Stadtrat tagt Im Sulzbacher Stadtrat geht’s um die Kita-Kosten

Sulzbach · Die Kommunalpolitiker reden über die neu festzusetzenden Beiträge der Eltern für die Sulzbacher Kindertagesstätten.

Die Kommunalpolitiker sprechen über Betreuungskosten und bekräftigen die Forderung nach Hilfe bei der Integration von Flüchtlingen.   Symbolbild: Uwe Anspach/dpa

Die Kommunalpolitiker sprechen über Betreuungskosten und bekräftigen die Forderung nach Hilfe bei der Integration von Flüchtlingen. Symbolbild: Uwe Anspach/dpa

Foto: dpa/Uwe Anspach

Der Stadtrat von Sulzbach möchte an diesem Donnerstag, 17 Uhr, in seiner Sitzung im Rathaus eine Resolution zur Flüchtlingsintegration beschließen. Im vergangenen Mai haben die Stadtrats-Fraktionen beschlossen, als äußeres Zeichen eines Stadtrates eine Resolution zur Unterstützung der Kommunen bei der Flüchtlingsintegration im Saarland und Förderung der Verteilungsgerechtigkeit auf europäischer und bundesdeutscher Ebene zu erstellen.
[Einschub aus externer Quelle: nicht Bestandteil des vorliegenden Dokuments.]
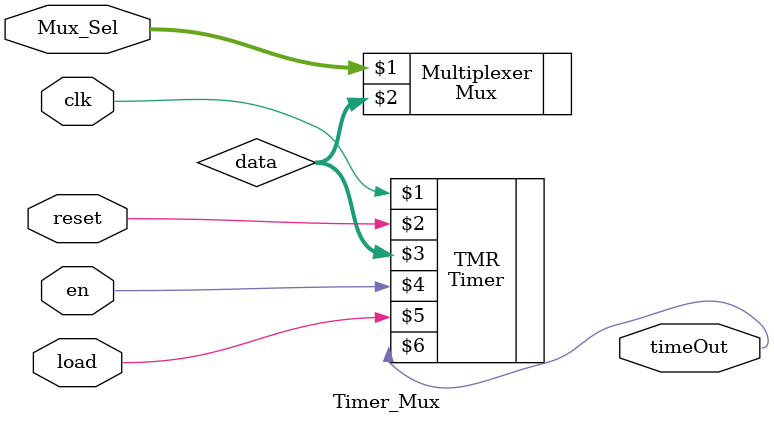
<source format=v>
`timescale 1ns / 10ps

module Timer_Mux(
	input clk,
	input reset,
	input en,
	input load, 
    input [2:0] Mux_Sel,               
	output timeOut
    );        
    
	wire [31:0] data;
	
	Timer TMR(clk,reset,data,en,load,timeOut);
	Mux Multiplexer(Mux_Sel,data);

endmodule  
</source>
Die Stadt Sulzbach hätte gern eine gezieltere Förderung und einen besseren Plan vom Land und vom Bund, um die Flüchtlinge in der Stadt besser integrieren zu können. Die Fraktion von  Bündnis 90/Die Grünen hat dazu einen Textvorschlag eingereicht. Jetzt muss der Stadtrat entscheiden, welche Resolution genommen wird.

Ein weiteres Thema ist die Neufestsetzung der Elternbeiträge für Betreuungsplätze in den kommunalen Kindertageseinrichtungen. Bereits in der vorigen Legislaturperiode hatte die Landesregierung eine Halbierung der Elternbeiträge beschlossen. Mit der Verabschiedung des „Gute-Kita-Gesetzes“ wurden daraufhin ab dem Kindergartenjahr 2019/20 die Elternbeiträge von damals höchstens 25 Prozent der Personalkosten schrittweise auf 12,5 Prozent bis zum Kindergartenjahr 22/23 abgesenkt.
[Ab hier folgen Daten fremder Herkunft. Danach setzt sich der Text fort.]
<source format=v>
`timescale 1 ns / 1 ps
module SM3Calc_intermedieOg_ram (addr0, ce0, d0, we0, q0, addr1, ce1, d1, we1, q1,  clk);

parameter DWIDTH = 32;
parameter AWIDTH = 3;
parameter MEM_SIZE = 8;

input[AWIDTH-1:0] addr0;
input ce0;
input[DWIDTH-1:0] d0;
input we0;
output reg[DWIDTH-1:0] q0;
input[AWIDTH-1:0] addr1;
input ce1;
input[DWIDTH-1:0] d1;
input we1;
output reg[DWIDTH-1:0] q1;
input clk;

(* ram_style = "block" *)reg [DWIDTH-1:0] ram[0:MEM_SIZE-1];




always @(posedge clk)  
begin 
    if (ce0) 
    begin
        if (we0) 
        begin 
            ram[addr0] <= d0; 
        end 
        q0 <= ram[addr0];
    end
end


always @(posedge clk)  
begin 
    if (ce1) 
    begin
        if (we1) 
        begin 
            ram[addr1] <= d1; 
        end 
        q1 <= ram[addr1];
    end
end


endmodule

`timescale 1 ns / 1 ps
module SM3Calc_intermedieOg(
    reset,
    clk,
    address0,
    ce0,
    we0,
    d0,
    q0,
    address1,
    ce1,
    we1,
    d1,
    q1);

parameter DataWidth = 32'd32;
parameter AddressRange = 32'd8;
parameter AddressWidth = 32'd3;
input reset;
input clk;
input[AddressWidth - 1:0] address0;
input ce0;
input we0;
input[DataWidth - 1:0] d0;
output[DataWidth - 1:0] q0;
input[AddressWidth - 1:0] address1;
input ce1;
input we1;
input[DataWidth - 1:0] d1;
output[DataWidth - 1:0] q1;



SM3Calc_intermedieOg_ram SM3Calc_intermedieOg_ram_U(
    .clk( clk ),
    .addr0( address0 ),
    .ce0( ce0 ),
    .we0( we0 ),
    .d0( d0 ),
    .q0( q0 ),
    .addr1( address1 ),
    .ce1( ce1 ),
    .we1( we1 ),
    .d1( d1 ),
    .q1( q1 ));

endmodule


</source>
Die aktuelle Landesregierung hat zwischenzeitlich das „Beitragsfreie-Kita-Gesetz“ beschlossen, in dem der vollständige Abbau der Kita-Elternbeiträge in mehreren Schritten bis zum 1. Januar 2027 geregelt ist. Die zum kommenden Kindergartenjahr 2023/2024 berücksichtigte Absenkung gilt wiederum für Kinderkrippen, Kindergärten und Horte sowie für alle Eltern ohne Rücksicht auf das individuelle Einkommen.

Die Absenkung der Elternbeiträge gleicht das Land durch einen nach und nach steigenden Zuschuss zu den Personalkosten aus. Er wächst von derzeit 41,5 Prozent (gültig seit ab dem 1. August 2022) auf 44 Prozent (ab dem 1. August 2023), so dass für die Träger keine Finanzierungslücke entsteht.
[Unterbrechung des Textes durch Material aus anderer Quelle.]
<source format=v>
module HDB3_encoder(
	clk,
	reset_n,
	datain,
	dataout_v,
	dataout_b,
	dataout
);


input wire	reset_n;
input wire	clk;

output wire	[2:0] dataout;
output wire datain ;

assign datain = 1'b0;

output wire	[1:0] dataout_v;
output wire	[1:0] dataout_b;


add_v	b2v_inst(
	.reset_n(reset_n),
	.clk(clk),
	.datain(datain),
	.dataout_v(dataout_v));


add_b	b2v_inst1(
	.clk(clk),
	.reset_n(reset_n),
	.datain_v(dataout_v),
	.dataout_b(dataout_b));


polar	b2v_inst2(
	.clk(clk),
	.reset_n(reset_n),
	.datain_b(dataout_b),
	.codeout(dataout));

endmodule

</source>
Die Geschwisterermäßigung wird fortgeführt: Eltern zahlen für das zweite Kind 75 Prozent, für das dritte Kind 50 Prozent und für das vierte 25 Prozent des Elternbeitrags. Ab dem fünften Kind entfällt der Beitrag.

Die Stadtverwaltung von Sulzbach hat die Elternbeiträge für das kommende Kindergartenjahr 2023/2024 berechnet und dem Stadtrat zur Entscheidung vorgelegt. Der Reduzierung von diesmal 2,5 Prozent, stehen steigende Personalkosten, zum einen durch die Tariferhöhung, zum anderen vor allem durch die notwendige Nachpersonalisierung zur Inbetriebnahme der zusätzlichen Gruppen gegenüber. Das führt im kommenden Kindergartenjahr 23/24 lediglich zu einer moderaten Reduzierung des Elternbeitrages.

Die Elternbeiträge für einen Regelplatz (sechs Stunden) sollen von 50 auf 48 Euro sinken. Ein Tagesplatz (zehn Stunden) verbilligt sich von 84 auf 80 Euro, ein Krippenplatz (zehn Stunden) von 218 auf 210 Euro.

Der Rat möchte ebenfalls entscheiden, ob die Stadt die geplante Photovoltaik-Anlage auf dem Rathausdach in Eigenregie anschafft. Das Rathaus soll künftig mit der Anlage selbst Strom erzeugen und die Energiekosten deutlich senken.